Page extract ->
0 posted 2000-06-18 11:18 PM


Okay, indeed, it's an odd (and rather political) topic for this forum, I know... lol, but hey, I tend to write about what's on my mind, and considering that can be any number of odd things..... lol
                                                Vreni



   The Struggle

Silently, defiantly, she lifts her veil
Protesting oppression to no avail.
Quickly and deftly they pummel and pound
Losing consciousness, she falls to the ground.
Laughing now, a crowd gathers about
Taunting, heckling they clamor and shout
Kicking her down, they brand her a fool
How could she defy the Taliban's rule?
She is but one, alone, a frail little girl
In the cross-winds of fire, where desire swirls
Her hunger is compounded by lack of choice
That which can be sated by obtaining a voice.
Forced to rebel, she does what she can
How easy it would be if she was but a man.
The throng has left her in the street to die
In a pool of hate-tinged blood she insipidly lies
She weakly rolls over, crawls to her knees
Revenge and abhorrence her beaten spirit seize
Raising a red fist high above her head
She vows to keep fighting until she is dead.

© Copyright 2000 peanogrl83 - All Rights Reserved
Ethan Halo
Senior Member
since 2000-04-28
Posts 793
on the roof again
1 posted 2000-06-19 03:32 AM


a good message. fight the good fight, any way you can. and i didn't think it an odd one at all. =)


We all got somethin' we need to atone for.

Crystalina123
Member
since 2000-01-31
Posts 228

2 posted 2000-06-19 08:52 AM


Kind of reminds me about the struggle going on between the political factions in Africa. I liked this poem as well as the rhyme scheme. It tells the reader to keep fighting no matter what, a good message we all should listen to.

Love,
Crystal

Maybe God has us meet a few wrong people so that when we meet the right one we can truly appreciate the gift.

peanogrl83
Member
since 1999-12-04
Posts 202

3 posted 2000-06-19 06:16 PM


Ethan - thanks for the compliments! lol Well, I don't think it's odd myself, but considering the number of times I'm told that my work is so, I decided to include a disclaimer. lol

Crystal - thanks for replying! Indeed, I wrote this for any and every female who is oppressed world-wide ....in particular, those under the Taliban's rule.

Novacaine For The Soul
Member
since 2000-05-26
Posts 122
New Orleans
4 posted 2000-06-19 06:53 PM


dear peanogrl,
     this is awesome... frankly, i've been hoping for more poems about something other than teenage love in this forum... it's good to hear from someone else who occassionally thinks beyond the problems of our particular age-group... i think i would have appreciated a bit more detail about the beating or some background about WHY she was being beaten (other than the fact that she was a woman in a male-dominated society -- middle eastern or south-asian, i was assuming?) and what it was she was fighting for... but then, i'm big on narrative poetry, so that may not fit your style... perhaps you were searching for more of a parable... either way... good work...

Collection entries ->
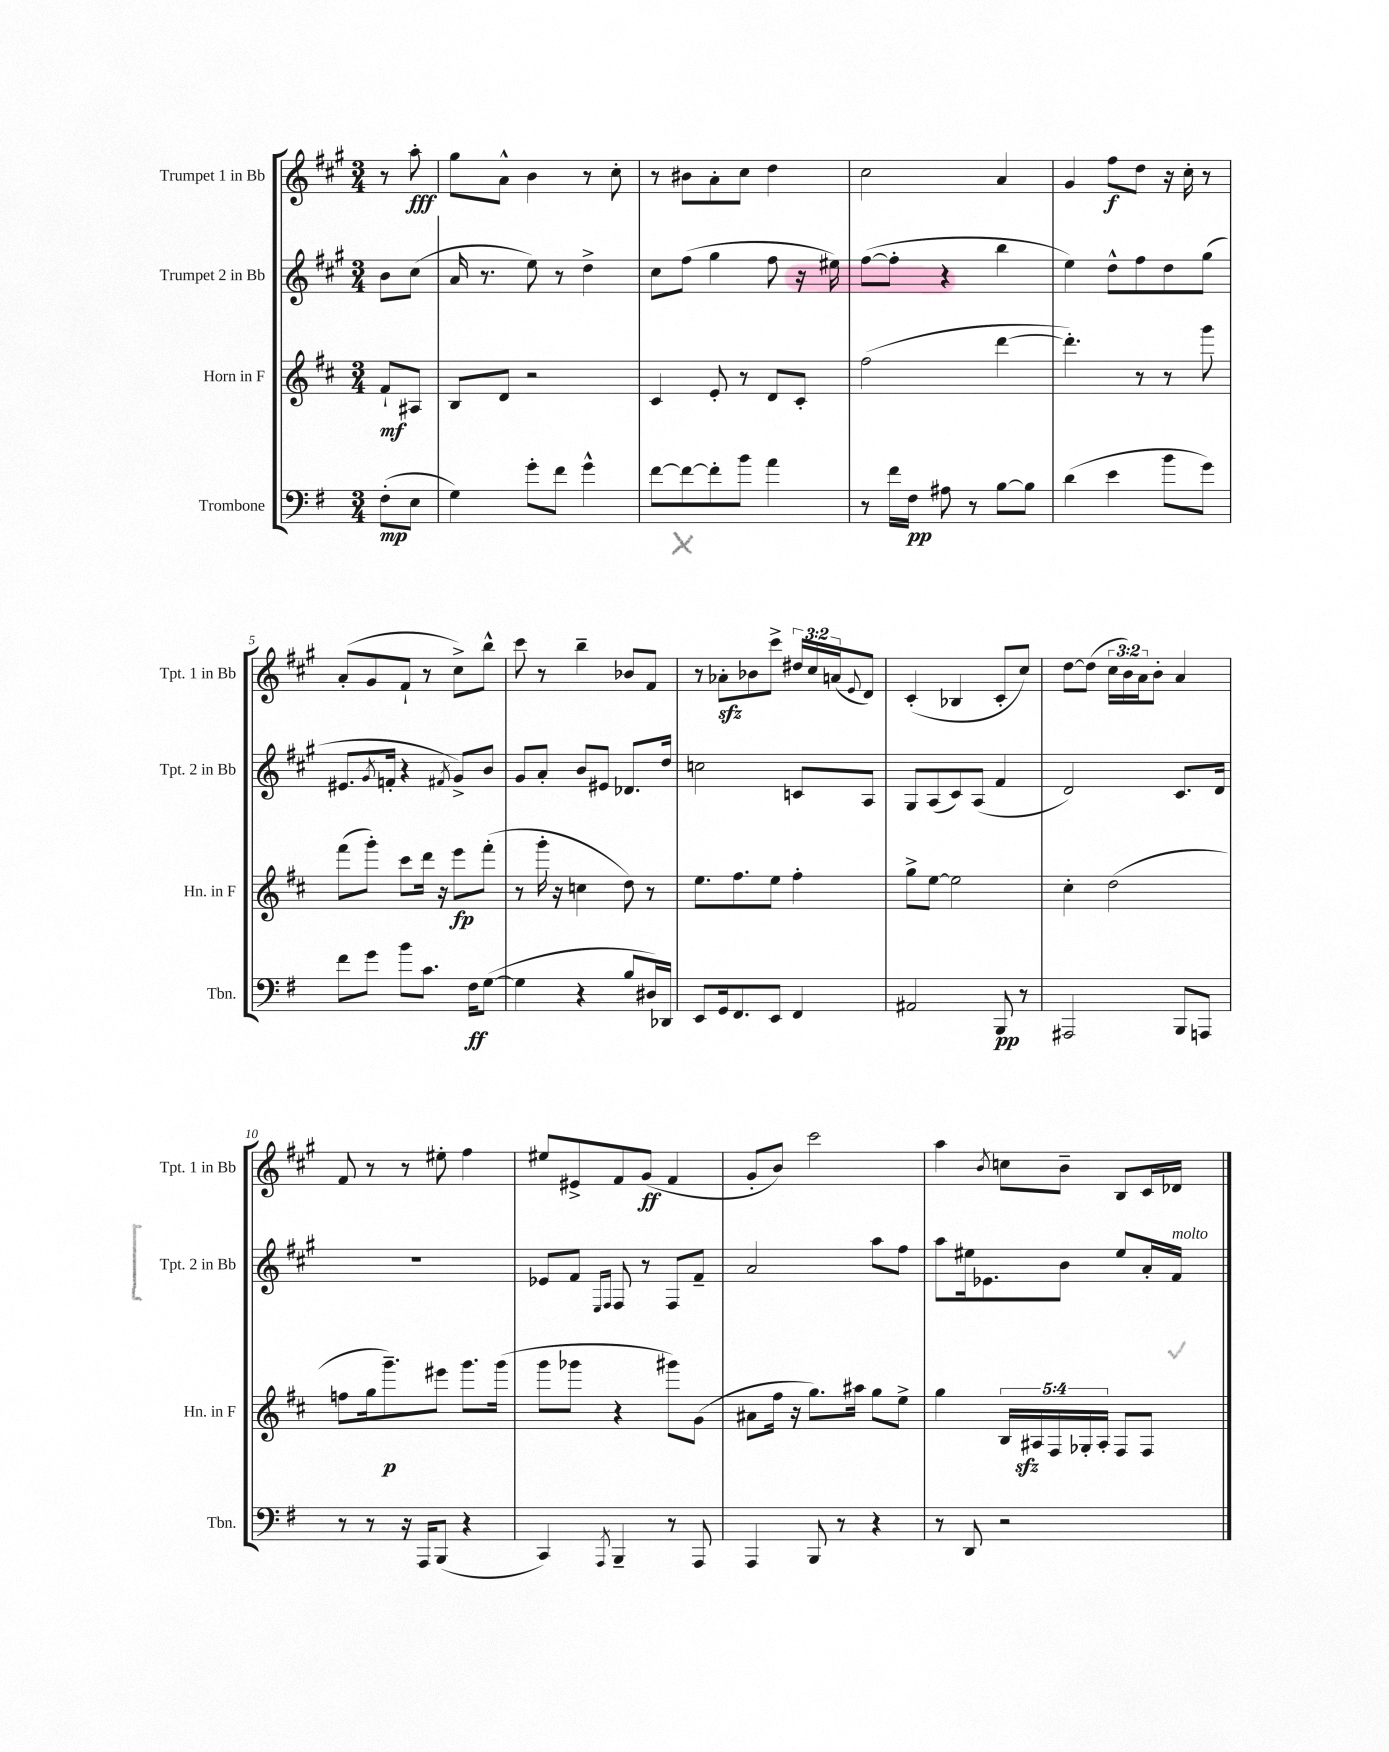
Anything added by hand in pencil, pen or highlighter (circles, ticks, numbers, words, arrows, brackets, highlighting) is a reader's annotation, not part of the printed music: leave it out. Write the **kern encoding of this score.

**kern	**dynam	**kern	**dynam	**kern	**kern	**dynam
*part4	*part4	*part3	*part3	*part2	*part1	*part1
*staff4	*staff4	*staff3	*staff3	*staff2	*staff1	*staff1
*I"Trombone	*	*I"Horn in F	*	*I"Trumpet 2 in Bb	*I"Trumpet 1 in Bb	*
*I'Tbn.	*	*I'Hn. in F	*	*I'Tpt. 2 in Bb	*I'Tpt. 1 in Bb	*
*clefF4	*	*clefG2	*	*clefG2	*clefG2	*
*k[f#]	*	*k[f#c#]	*	*k[f#c#g#]	*k[f#c#g#]	*
*M3/4	*	*M3/4	*	*M3/4	*M3/4	*
=	=	=	=	=	=	=
(8F#'\L	mp	8f#`/L	mf	8b\L	8r	.
8E\J	.	8A#X/J	.	(8cc#\J	8aa'\	fff
=1	=1	=1	=1	=1	=1	=1
4G\)	.	8B/L	.	16a/	8gg#\L	.
.	.	.	.	8.r	.	.
.	.	8d/J	.	.	8a^^\J	.
8g'\L	.	2r	.	8ee\)	4b\	.
8f#\J	.	.	.	8r	.	.
4g^^\	.	.	.	4dd^\	8r	.
.	.	.	.	.	8cc#'\	.
=2	=2	=2	=2	=2	=2	=2
[8f#\L	.	4c#/	.	8cc#\L	8r	.
8f#\_	.	.	.	(8ff#\J	8b#X\L	.
8f#'\]	.	8e'/	.	4gg#\	8a'\	.
8b\J	.	8r	.	.	8cc#\J	.
4a\	.	8d/L	.	8ff#\	4dd\	.
.	.	8c#'/J	.	16r	.	.
.	.	.	.	16ee#X\)	.	.
=3	=3	=3	=3	=3	=3	=3
8r	.	(2ff#\	.	([8ff#\L	2cc#\	.
16f#\LL	.	.	.	8ff#'\J]	.	.
16F#\JJ	pp	.	.	.	.	.
8A#X\	.	.	.	4r	.	.
8r	.	.	.	.	.	.
[8B\L	.	[4ddd\	.	4bb\	4a/	.
8B\J]	.	.	.	.	.	.
=4	=4	=4	=4	=4	=4	=4
(4d\	.	4.ddd'\])	.	4ee\)	4g#/	.
4e\	.	.	.	8dd^^\L	8ff#\L	f
.	.	8r	.	8ff#\	8dd\J	.
8b\L	.	8r	.	8dd\	16r	.
.	.	.	.	.	16cc#'\	.
8g\J)	.	8ggg\	.	(8gg#\J	8r	.
!!LO:LB:g=z
=5	=5	=5	=5	=5	=5	=5
8f#\L	.	(8fff#\L	.	8.e#X/L	(8a'/L	.
8g\J	.	8ggg'\J)	.	.	8g#/	.
.	.	.	.	8qg#/	.	.
.	.	.	.	16fn'/Jk	.	.
8b\L	.	8ccc#\L	.	4r	8f#`/J	.
8.c\J	.	16ddd\Jk	.	.	8r	.
.	.	16r	.	.	.	.
.	.	.	.	8qf#X/	.	.
.	.	8eee\L	fp	8g#^/L)	8cc#^\L)	.
16F#\KL	ff	.	.	.	.	.
([8G\J	.	(8fff#'\J	.	8b/J	8bb^^\J	.
=6	=6	=6	=6	=6	=6	=6
4G\]	.	8r	.	8g#/L	8ccc#\	.
.	.	16ggg'\	.	8a'/J	8r	.
.	.	16r	.	.	.	.
4r	.	4ccn\	.	8b/L	4bb~\	.
.	.	.	.	8e#X/J	.	.
8B/L	.	8dd\)	.	8.d-X/L	8b-X/L	.
16D#X/L)	.	8r	.	.	8f#/J	.
16DD-X/JJ	.	.	.	16dd/Jk	.	.
=7	=7	=7	=7	=7	=7	=7
8EE/L	.	8.ee\L	.	2ccn\	8r	.
16GG/k	.	.	.	.	8a-Xzz'\L	.
8.FF#/	.	8.ff#\	.	.	.	.
.	.	.	.	.	8b-X\	.
8EE/J	.	8ee\J	.	.	8ccc#^\J	.
4FF#/	.	4ff#'\	.	8cn/L	24dd#X/LL	.
.	.	.	.	.	24cc#/	.
.	.	.	.	.	(24an/J	.
.	.	.	.	.	8qqe/	.
.	.	.	.	8A/J	8d/J)	.
=8	=8	=8	=8	=8	=8	=8
2AA#X/	.	8gg^\L	.	8G#/L	(4c#'/	.
.	.	[8ee\J	.	(8A/	.	.
.	.	2ee\]	.	8c#/)	4B-X/	.
.	.	.	.	(8A/J	.	.
8BBB/	pp	.	.	4f#/	8c#'/L	.
8r	.	.	.	.	8cc#/J)	.
=9	=9	=9	=9	=9	=9	=9
2AAA#X/	.	4cc#'\	.	2d/)	[8dd\L	.
.	.	.	.	.	(8dd\J]	.
.	.	(2dd\	.	.	24cc#\LL	.
.	.	.	.	.	24b\)	.
.	.	.	.	.	24a\J	.
.	.	.	.	.	8b'\J	.
8BBB/L	.	.	.	8.c#/L	4a/	.
8AAAn/J	.	.	.	.	.	.
.	.	.	.	16d/Jk	.	.
!!LO:LB:g=z
=10	=10	=10	=10	=10	=10	=10
8r	.	8ffn\L	.	2.r	8f#/	.
8r	.	16gg\k	.	.	8r	.
.	.	8.ggg~\)	p	.	.	.
16r	.	.	.	.	8r	.
16AAA/KL	.	.	.	.	.	.
(8BBB/J	.	8eee#X\J	.	.	8ee#X'\	.
4r	.	8.ggg\L	.	.	4ff#\	.
.	.	(16ggg\Jk	.	.	.	.
=11	=11	=11	=11	=11	=11	=11
4CC/)	.	8ggg\L	.	8e-X/L	8ee#X/L	.
.	.	8ggg-X\J	.	8f#/J	8e#X^/	.
.	.	.	.	16qqE/LL	.	.
8qAAA/	.	.	.	16qqF#/JJ	.	.
4BBB~/	.	4r	.	8F#/	8f#/	.
.	.	.	.	8r	(8g#/J	ff
8r	.	8ggg#X\L)	.	8F#/L	4f#/	.
8AAA/	.	(8g\J	.	8f#~/J	.	.
=12	=12	=12	=12	=12	=12	=12
4AAA/	.	8a#X\L	.	2a/	8g#'/L	.
.	.	16ff#\Jk	.	.	8b/J)	.
.	.	16r	.	.	.	.
8BBB/	.	8.gg\L)	.	.	2ccc#\	.
8r	.	.	.	.	.	.
.	.	16aa#X\Jk	.	.	.	.
4r	.	8gg\L	.	8aa\L	.	.
.	.	8ee^\J	.	8ff#\J	.	.
=13	=13	=13	=13	=13	=13	=13
8r	.	4gg\	.	8aa\L	4aa\	.
8DD/	.	.	.	16ee#X\k	.	.
.	.	.	.	8.e-X\	.	.
.	.	.	.	.	8qb/	.
2r	.	20B/LL	.	.	8ccn\L	.
.	.	20A#Xzz/	.	.	.	.
.	.	20F#/	.	.	.	.
.	.	.	.	8b\J	8b~\J	.
.	.	20G-X'/	.	.	.	.
.	.	20A#'/JJ	.	.	.	.
.	.	8F#/L	.	8ee#/L	8B/L	.
.	.	8F#/J	.	16a'/L	16c#/L	.
!	!	!	!	!LO:TX:a:i:t=molto	!	!
.	.	.	.	16f#/JJ	16d-X/JJ	.
==	==	==	==	==	==	==
*-	*-	*-	*-	*-	*-	*-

Exercise directions -> Copy the passage of the forum thread that begins with "Quickly and deftly" and ends after "obtaining a voice.", substituting "mob" for "crowd".

Worked solution ->
Quickly and deftly they pummel and pound
Losing consciousness, she falls to the ground.
Laughing now, a mob gathers about
Taunting, heckling they clamor and shout
Kicking her down, they brand her a fool
How could she defy the Taliban's rule?
She is but one, alone, a frail little girl
In the cross-winds of fire, where desire swirls
Her hunger is compounded by lack of choice
That which can be sated by obtaining a voice.